[Records from a data source]
——————

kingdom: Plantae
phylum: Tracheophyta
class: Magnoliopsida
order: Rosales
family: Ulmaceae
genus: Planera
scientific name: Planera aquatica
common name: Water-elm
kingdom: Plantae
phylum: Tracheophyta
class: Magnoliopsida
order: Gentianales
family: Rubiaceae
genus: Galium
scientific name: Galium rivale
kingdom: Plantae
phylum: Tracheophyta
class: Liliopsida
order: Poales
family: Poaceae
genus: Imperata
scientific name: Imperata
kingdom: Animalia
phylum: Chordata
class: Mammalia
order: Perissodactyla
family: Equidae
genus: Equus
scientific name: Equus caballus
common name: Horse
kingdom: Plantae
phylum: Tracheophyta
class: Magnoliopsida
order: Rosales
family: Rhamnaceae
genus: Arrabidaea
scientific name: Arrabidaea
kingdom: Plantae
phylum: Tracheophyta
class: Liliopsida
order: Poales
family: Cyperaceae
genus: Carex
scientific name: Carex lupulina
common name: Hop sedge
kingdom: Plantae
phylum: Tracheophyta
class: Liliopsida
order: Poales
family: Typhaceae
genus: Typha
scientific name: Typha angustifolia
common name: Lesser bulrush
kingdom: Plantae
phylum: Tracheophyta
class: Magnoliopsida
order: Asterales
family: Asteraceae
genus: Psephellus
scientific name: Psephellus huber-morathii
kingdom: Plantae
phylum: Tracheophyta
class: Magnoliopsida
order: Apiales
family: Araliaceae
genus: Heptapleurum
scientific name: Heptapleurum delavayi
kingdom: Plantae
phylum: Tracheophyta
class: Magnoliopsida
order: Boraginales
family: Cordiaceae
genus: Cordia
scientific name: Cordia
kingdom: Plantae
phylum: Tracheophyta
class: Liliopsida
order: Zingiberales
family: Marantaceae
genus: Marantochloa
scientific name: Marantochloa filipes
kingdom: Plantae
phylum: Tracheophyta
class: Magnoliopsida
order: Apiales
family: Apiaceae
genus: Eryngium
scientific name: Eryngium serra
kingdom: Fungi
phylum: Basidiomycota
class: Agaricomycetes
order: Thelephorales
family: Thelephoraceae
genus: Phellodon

——————

Could you print every line of the records above, word for word and in the same order, changing nothing?

### EXERCISE SOLUTION
kingdom: Plantae
phylum: Tracheophyta
class: Magnoliopsida
order: Rosales
family: Ulmaceae
genus: Planera
scientific name: Planera aquatica
common name: Water-elm
kingdom: Plantae
phylum: Tracheophyta
class: Magnoliopsida
order: Gentianales
family: Rubiaceae
genus: Galium
scientific name: Galium rivale
kingdom: Plantae
phylum: Tracheophyta
class: Liliopsida
order: Poales
family: Poaceae
genus: Imperata
scientific name: Imperata
kingdom: Animalia
phylum: Chordata
class: Mammalia
order: Perissodactyla
family: Equidae
genus: Equus
scientific name: Equus caballus
common name: Horse
kingdom: Plantae
phylum: Tracheophyta
class: Magnoliopsida
order: Rosales
family: Rhamnaceae
genus: Arrabidaea
scientific name: Arrabidaea
kingdom: Plantae
phylum: Tracheophyta
class: Liliopsida
order: Poales
family: Cyperaceae
genus: Carex
scientific name: Carex lupulina
common name: Hop sedge
kingdom: Plantae
phylum: Tracheophyta
class: Liliopsida
order: Poales
family: Typhaceae
genus: Typha
scientific name: Typha angustifolia
common name: Lesser bulrush
kingdom: Plantae
phylum: Tracheophyta
class: Magnoliopsida
order: Asterales
family: Asteraceae
genus: Psephellus
scientific name: Psephellus huber-morathii
kingdom: Plantae
phylum: Tracheophyta
class: Magnoliopsida
order: Apiales
family: Araliaceae
genus: Heptapleurum
scientific name: Heptapleurum delavayi
kingdom: Plantae
phylum: Tracheophyta
class: Magnoliopsida
order: Boraginales
family: Cordiaceae
genus: Cordia
scientific name: Cordia
kingdom: Plantae
phylum: Tracheophyta
class: Liliopsida
order: Zingiberales
family: Marantaceae
genus: Marantochloa
scientific name: Marantochloa filipes
kingdom: Plantae
phylum: Tracheophyta
class: Magnoliopsida
order: Apiales
family: Apiaceae
genus: Eryngium
scientific name: Eryngium serra
kingdom: Fungi
phylum: Basidiomycota
class: Agaricomycetes
order: Thelephorales
family: Thelephoraceae
genus: Phellodon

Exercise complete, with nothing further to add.